[Opening Provided data section]
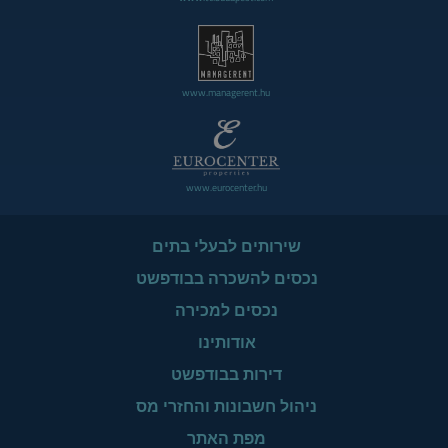
www.managerent.hu
www.eurocenter.hu
שירותים לבעלי בתים
נכסים להשכרה בבודפשט
נכסים למכירה
אודותינו
דירות בבודפשט
ניהול חשבונות והחזרי מס
מפת האתר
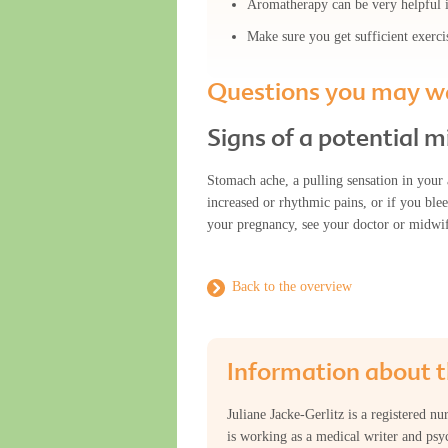
Aromatherapy can be very helpful if
Make sure you get sufficient exerci
Questions you may wa
Signs of a potential m
Stomach ache, a pulling sensation in your 
increased or rhythmic pains, or if you bl
your pregnancy, see your doctor or midwi
Back to the overview
Information about t
Juliane Jacke-Gerlitz is a registered n
is working as a medical writer and psyc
[Closing Provided data section]
Begin at the line containing "your pregnancy, see your doctor or midwi" and reproduce each line through the end of the records above.

Task solution>
your pregnancy, see your doctor or midwi
Back to the overview
Information about t
Juliane Jacke-Gerlitz is a registered n
is working as a medical writer and psyc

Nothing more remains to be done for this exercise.